Closing Wilton Sport Shop: “Like Giving Up Your First Child”
Even though he’s shuttering Wilton Sport Shop, owner Ken Cyr wants you to know he’ll still be around to supply Wilton athletes and teams with spirit wear and custom printed apparel.
“We’re still planning on providing as much as we can to organizations, teams and individuals, which we do a lot of. People come in and say, ‘I need a t-shirt, sweatshirt, printed with this, name on the back. We hope to continue with as much of that business as we can,” he tells GOOD Morning Wilton.
Cyr sits inside the back office of the store, which will be closed until this Thursday, Feb. 7, as Cyr and his staff ready the shop for liquidation. Big neon signs posted on the front of the building announce that after 44 years, the store is closing its doors–but will hold one final, shelf-clearing sale. He’s wistful, but pragmatic about the decision to close.
“Forty-four years is a good length of time. My family, when I finally decided with them, said, ‘What took you so long,'” he chuckles. “My oldest son, who is 34, said, ‘Dad, this is like giving up your first child.’ Because it was 10 years before him.”
The reality of how difficult retail business is factored into Cyr’s decision to close too, of course. Liquidating his remaining stock will be more profitable than any lukewarm offers he might have gotten to buy the business outright.
“It’s just getting harder and harder to get people in the shop. I think we still have a pretty good mix of merchandise, but it’s harder and harder to sell it. The part of the business that seems to be working well these days, the print business, is the way to continue,” he explains.
That’s where HometownSpiritwear.com will come into play. Cyr’s new website will allow customers to still place orders for all things customized and printed. And he’ll try to keep a personal, face-to-face interaction when possible.
“I’ll try to get together with folks here in town–whatever works.” He’s hoping to partner with another local business to be a distribution point, where he can leave items for customers to pick up locally; he may also consider delivering items direct to customers’ homes.
While there won’t be sports gear or equipment on Cyr’s new website, he will try to help athletes and shoppers when he can, say for special order items, like sport socks.
“A lot of the vendors we deal with for that type of thing are vendors that deal with print houses and team dealers, so if that was a need, we’d certainly try to fill that too.”
The in-person rapport that Cyr and his staff offered will be missed by customers.
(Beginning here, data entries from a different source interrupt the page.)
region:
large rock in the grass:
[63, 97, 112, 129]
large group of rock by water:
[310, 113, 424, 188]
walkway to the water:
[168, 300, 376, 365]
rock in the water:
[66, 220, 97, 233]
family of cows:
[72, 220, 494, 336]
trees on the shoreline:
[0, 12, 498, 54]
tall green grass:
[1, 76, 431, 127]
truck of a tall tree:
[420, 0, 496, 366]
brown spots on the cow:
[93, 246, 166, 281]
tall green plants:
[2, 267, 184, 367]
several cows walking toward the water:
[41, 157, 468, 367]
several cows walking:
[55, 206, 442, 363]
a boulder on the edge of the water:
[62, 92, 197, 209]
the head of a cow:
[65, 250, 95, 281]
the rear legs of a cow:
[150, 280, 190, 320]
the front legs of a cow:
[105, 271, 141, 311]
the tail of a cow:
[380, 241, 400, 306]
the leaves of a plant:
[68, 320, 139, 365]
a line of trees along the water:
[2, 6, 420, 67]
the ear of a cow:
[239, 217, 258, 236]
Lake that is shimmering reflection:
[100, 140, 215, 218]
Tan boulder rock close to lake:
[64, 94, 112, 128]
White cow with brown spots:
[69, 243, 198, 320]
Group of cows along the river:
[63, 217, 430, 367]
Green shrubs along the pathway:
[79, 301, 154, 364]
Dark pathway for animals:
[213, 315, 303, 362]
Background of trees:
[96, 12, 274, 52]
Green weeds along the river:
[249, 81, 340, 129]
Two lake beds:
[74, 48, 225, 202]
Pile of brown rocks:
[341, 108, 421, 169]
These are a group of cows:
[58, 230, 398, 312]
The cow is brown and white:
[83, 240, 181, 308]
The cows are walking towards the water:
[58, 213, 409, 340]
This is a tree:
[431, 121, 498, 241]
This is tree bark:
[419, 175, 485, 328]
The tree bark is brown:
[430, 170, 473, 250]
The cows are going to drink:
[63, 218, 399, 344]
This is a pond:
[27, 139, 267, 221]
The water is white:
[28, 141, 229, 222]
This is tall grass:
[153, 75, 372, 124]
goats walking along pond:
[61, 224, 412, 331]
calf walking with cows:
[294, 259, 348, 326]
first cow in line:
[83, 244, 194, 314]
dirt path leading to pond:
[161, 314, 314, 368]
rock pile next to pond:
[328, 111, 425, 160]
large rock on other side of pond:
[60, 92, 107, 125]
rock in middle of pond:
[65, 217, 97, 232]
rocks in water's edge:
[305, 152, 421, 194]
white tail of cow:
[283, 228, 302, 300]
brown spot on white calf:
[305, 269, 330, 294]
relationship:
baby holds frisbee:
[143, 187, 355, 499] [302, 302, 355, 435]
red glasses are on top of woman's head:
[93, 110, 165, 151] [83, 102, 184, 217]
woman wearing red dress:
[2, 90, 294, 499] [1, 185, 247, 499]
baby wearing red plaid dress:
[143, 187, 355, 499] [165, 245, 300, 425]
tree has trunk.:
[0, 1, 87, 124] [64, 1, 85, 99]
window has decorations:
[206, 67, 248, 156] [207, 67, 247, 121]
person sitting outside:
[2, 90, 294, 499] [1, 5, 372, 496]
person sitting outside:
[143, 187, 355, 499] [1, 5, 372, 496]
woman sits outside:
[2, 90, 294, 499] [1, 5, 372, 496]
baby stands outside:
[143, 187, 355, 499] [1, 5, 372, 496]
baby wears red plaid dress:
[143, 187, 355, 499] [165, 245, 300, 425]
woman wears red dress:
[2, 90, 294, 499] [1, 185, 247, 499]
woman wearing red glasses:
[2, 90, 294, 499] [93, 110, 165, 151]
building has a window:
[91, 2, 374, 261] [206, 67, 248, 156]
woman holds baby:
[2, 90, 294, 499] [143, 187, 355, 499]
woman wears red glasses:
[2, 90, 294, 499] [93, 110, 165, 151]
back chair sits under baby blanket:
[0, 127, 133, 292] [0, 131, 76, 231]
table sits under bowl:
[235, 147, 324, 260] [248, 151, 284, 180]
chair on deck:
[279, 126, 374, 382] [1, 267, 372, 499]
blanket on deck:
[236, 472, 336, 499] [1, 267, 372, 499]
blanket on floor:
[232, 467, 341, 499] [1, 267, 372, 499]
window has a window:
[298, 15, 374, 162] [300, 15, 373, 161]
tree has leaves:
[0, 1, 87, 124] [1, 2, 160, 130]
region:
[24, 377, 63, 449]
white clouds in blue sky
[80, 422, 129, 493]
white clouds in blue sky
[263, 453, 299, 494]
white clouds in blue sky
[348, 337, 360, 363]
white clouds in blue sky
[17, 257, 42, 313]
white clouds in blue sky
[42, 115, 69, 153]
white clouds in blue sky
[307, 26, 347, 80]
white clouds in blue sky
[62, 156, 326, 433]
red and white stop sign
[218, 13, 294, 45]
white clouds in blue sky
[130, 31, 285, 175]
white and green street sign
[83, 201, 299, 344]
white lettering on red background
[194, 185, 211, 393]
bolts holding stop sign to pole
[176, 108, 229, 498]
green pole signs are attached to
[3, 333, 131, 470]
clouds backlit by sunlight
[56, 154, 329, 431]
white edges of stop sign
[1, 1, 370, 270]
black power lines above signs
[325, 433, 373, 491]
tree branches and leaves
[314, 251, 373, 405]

They remembered details about orders that customers placed without having to check, and kept tabs on teams that families’ children played for. Generations of high school students scored their first jobs at Wilton Sport Shop–some even following in their parents’ footsteps of working behind that counter when they were WHS students.
That’s what Cyr says he’ll miss the most. “The people, the contact and the friends I’ve made along the way over the year. Hopefully a lot of those we can continue doing some business with and see from time to time. And the staff. And the students who worked here–that helped keep me thinking young, having young kids around.”
Cyr is prepared to stay through mid-March, and the sale will extend until everything in the store is gone. Items will be priced for the sale and there will be opportunities to win prizes too. But while there might be savings and prizes, it is a loss everyone will feel.